Dr. Zant is urging local citizens to take the vaccine as soon as it become available to the general public. 

  “I feel that a unified effort will be successful and healing for our country and world in so many ways,” said Dr. Zant. “I challenge Morgan County  to see how fast we can reach at least 75 percent of our community vaccinated.”

However, it is yet to be seen when the vaccine will become available to the general public. 

 “We have no control over how fast the vaccine is produced or delivered but we do have control over how fast we go out and get the vaccine when we have the opportunity,” said Zant. “I really believe that there will likely be plenty of vaccine available for everyone before this summer and that if everyone will go take it, this virus will be over.” 

Morgan Medical Center requested 1,000 doses of the vaccine, but only received 500 so far. 

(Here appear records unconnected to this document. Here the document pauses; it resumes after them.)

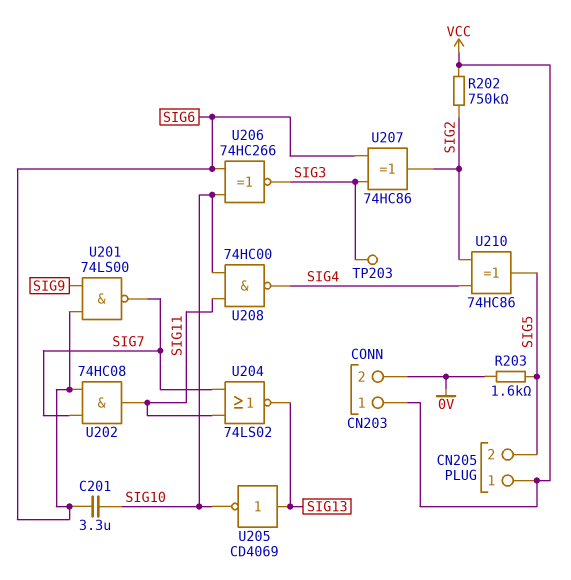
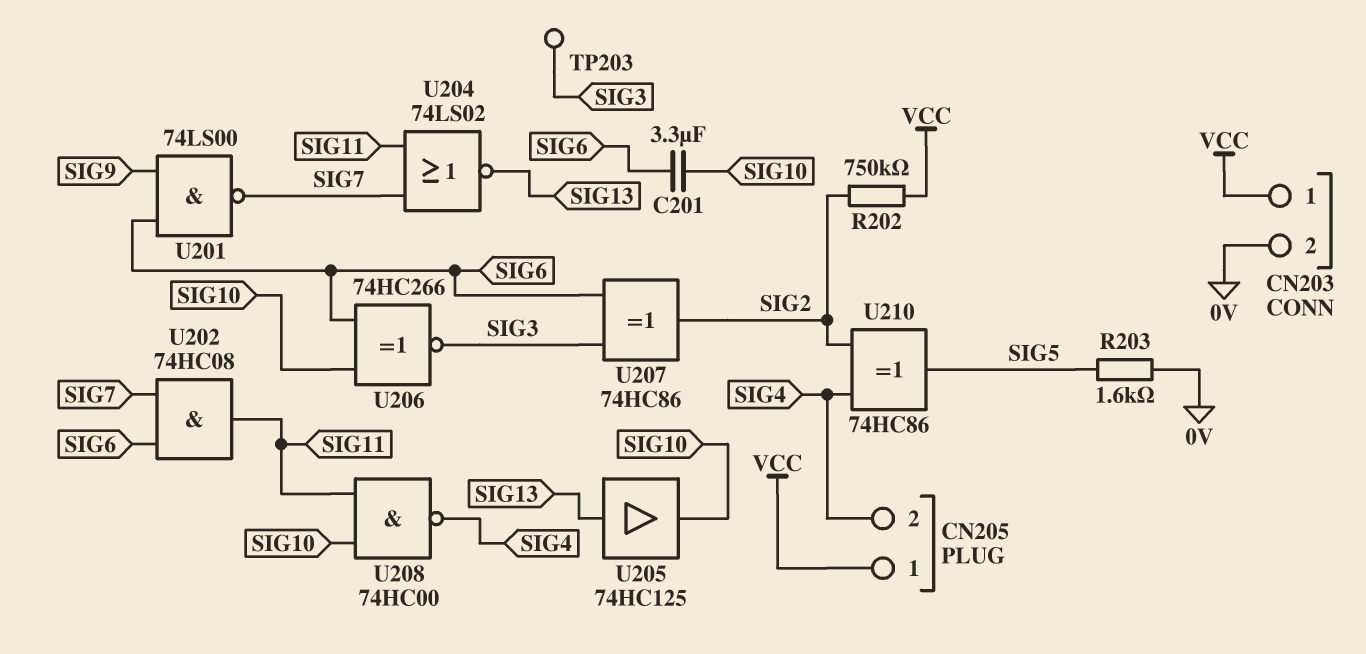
CN205 pin 2: SIG5 -> SIG4
U205: NOT CD4069 (in SIG13, out SIG10) -> buffer 74HC125 (in SIG13, out SIG10)

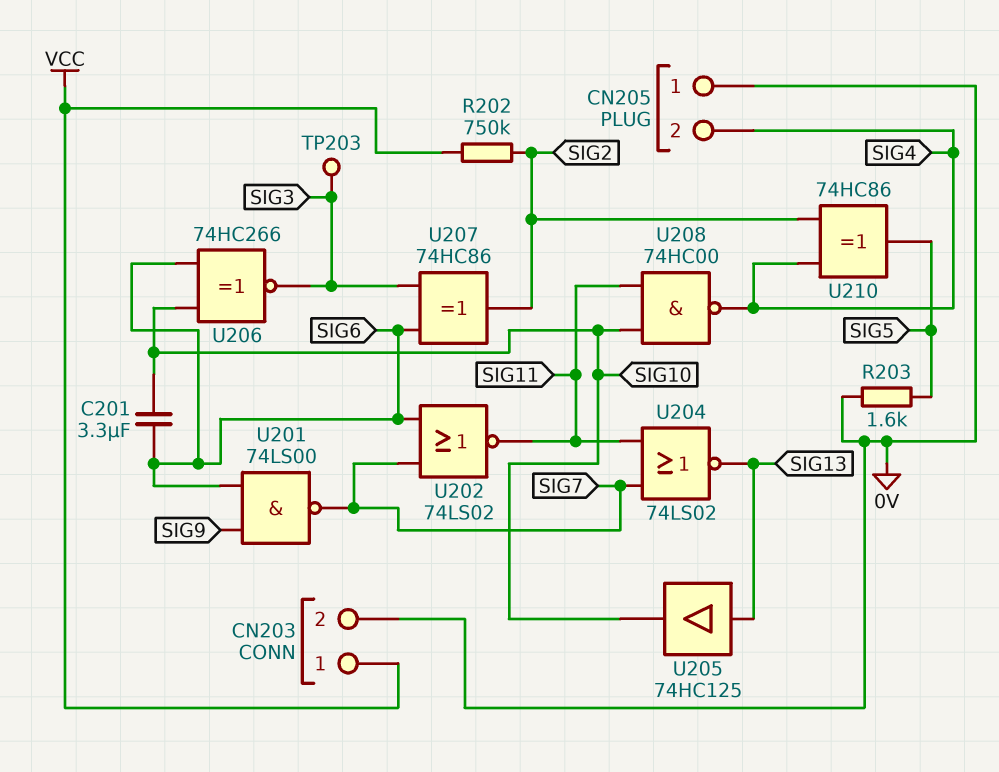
CN205 pin 1: VCC -> 0V
U202: AND 74HC08 (in SIG6, in SIG7, out SIG11) -> NOR 74LS02 (in SIG6, in SIG7, out SIG11)

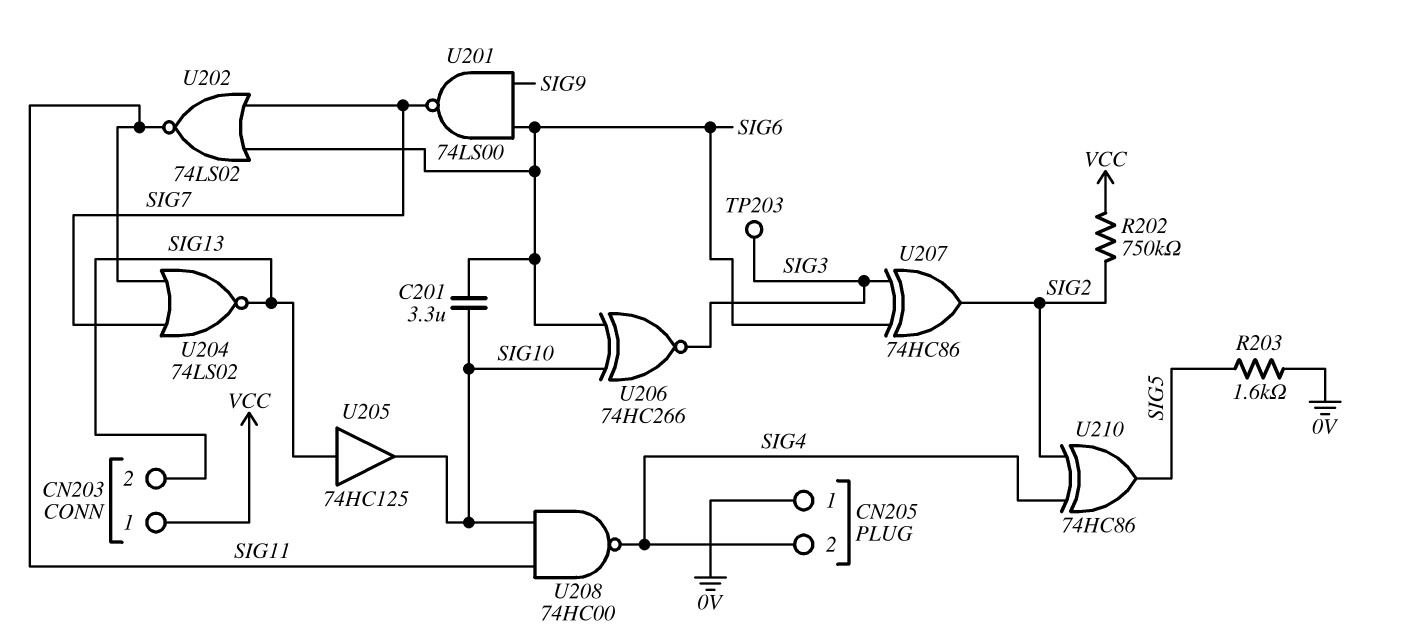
CN203 pin 2: 0V -> SIG13

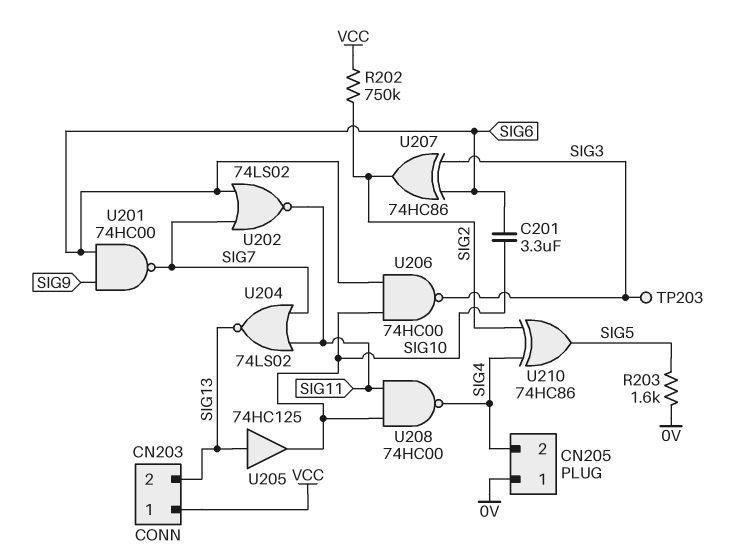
U201: NAND 74LS00 (in SIG6, in SIG9, out SIG7) -> NAND 74HC00 (in SIG6, in SIG9, out SIG7)
U206: XNOR 74HC266 (in SIG6, in SIG10, out SIG3) -> NAND 74HC00 (in SIG6, in SIG10, out SIG3)

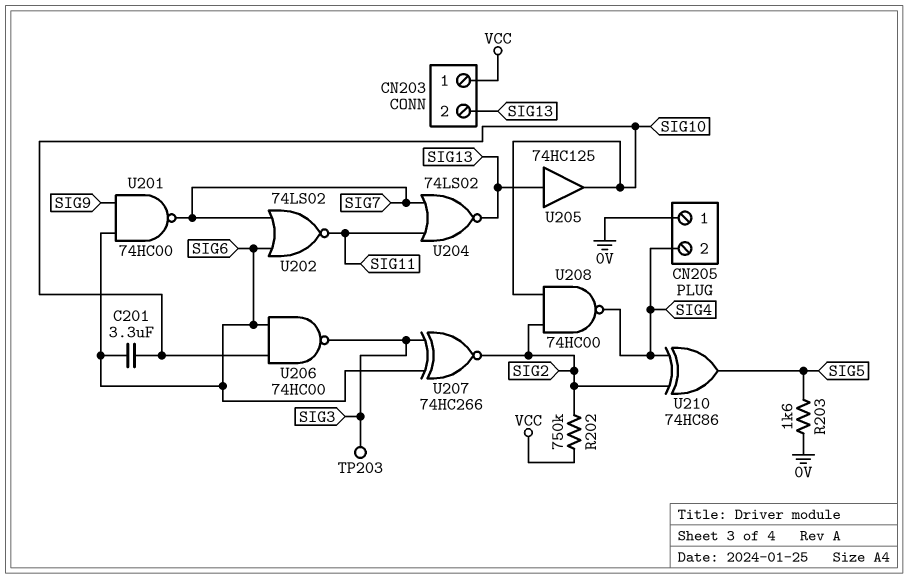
U207: XOR 74HC86 (in SIG3, in SIG6, out SIG2) -> XNOR 74HC266 (in SIG3, in SIG6, out SIG2)
U208: NAND 74HC00 (in SIG10, in SIG11, out SIG4) -> NAND 74HC00 (in SIG2, in SIG10, out SIG4)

“We knew going in that it was unlikely we would receive our full order at once,” explained Megan Morris, director of public relations for Morgan Medical Center. “ Rather, we will receive periodic shipments as vaccine becomes available until our order is fulfilled.” 

Morgan Medical Center specifically wanted Moderna’s version of the vaccine. 

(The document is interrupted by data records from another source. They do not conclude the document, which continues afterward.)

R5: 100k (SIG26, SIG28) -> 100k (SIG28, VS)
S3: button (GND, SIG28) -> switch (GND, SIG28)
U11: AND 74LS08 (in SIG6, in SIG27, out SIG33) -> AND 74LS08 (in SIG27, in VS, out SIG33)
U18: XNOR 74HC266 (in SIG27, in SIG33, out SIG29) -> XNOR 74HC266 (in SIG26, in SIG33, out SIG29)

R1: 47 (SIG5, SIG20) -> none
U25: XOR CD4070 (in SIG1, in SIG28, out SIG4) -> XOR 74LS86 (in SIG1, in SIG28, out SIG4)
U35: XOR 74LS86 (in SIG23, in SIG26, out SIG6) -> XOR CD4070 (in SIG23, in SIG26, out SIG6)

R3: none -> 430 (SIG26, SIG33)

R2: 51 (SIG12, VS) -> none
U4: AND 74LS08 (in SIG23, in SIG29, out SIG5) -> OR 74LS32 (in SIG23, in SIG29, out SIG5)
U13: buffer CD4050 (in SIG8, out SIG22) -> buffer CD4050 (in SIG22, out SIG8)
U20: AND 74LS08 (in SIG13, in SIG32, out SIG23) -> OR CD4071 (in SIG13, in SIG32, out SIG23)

“We received the Moderna COVID-19 vaccine, which was our preference,” said Morris. “It can be administered to individuals 18 and older and requires two doses, given 28 days apart. We do not have any information on when the vaccine will be available to the public.  That will be determined and coordinated by the Department of Public Health.”

Moderna’s vaccine utilizes mRNA technology to  create a vaccine for COVID-19. 

According to the CDC, “mRNA vaccines are a new type of vaccine to protect against infectious diseases. To trigger an immune response, many vaccines put a weakened or inactivated germ into our bodies. Not mRNA vaccines. Instead, they teach our cells how to make a protein—or even just a piece of a protein—that triggers an immune response inside our bodies. That immune response, which produces antibodies, is what protects us from getting infected if the real virus enters our bodies.”

The CDC notes that while mRNA vaccines are new, the mRNA method is decades old. 

“Researchers have been studying and working with mRNA vaccines for decades. Interest has grown in these vaccines because they can be developed in a laboratory using readily available materials. This means the process can be standardized and scaled up, making vaccine development faster than traditional methods of making vaccines.

mRNA vaccines have been studied before for flu, Zika, rabies, and cytomegalovirus (CMV). As soon as the necessary information about the virus that causes COVID-19 was available, scientists began designing the mRNA instructions for cells to build the unique spike protein into an mRNA vaccine,’ explained a CDC spokesperson. “Future mRNA vaccine technology may allow for one vaccine to provide protection for multiple diseases, thus decreasing the number of shots needed for protection against common vaccine-preventable diseases.”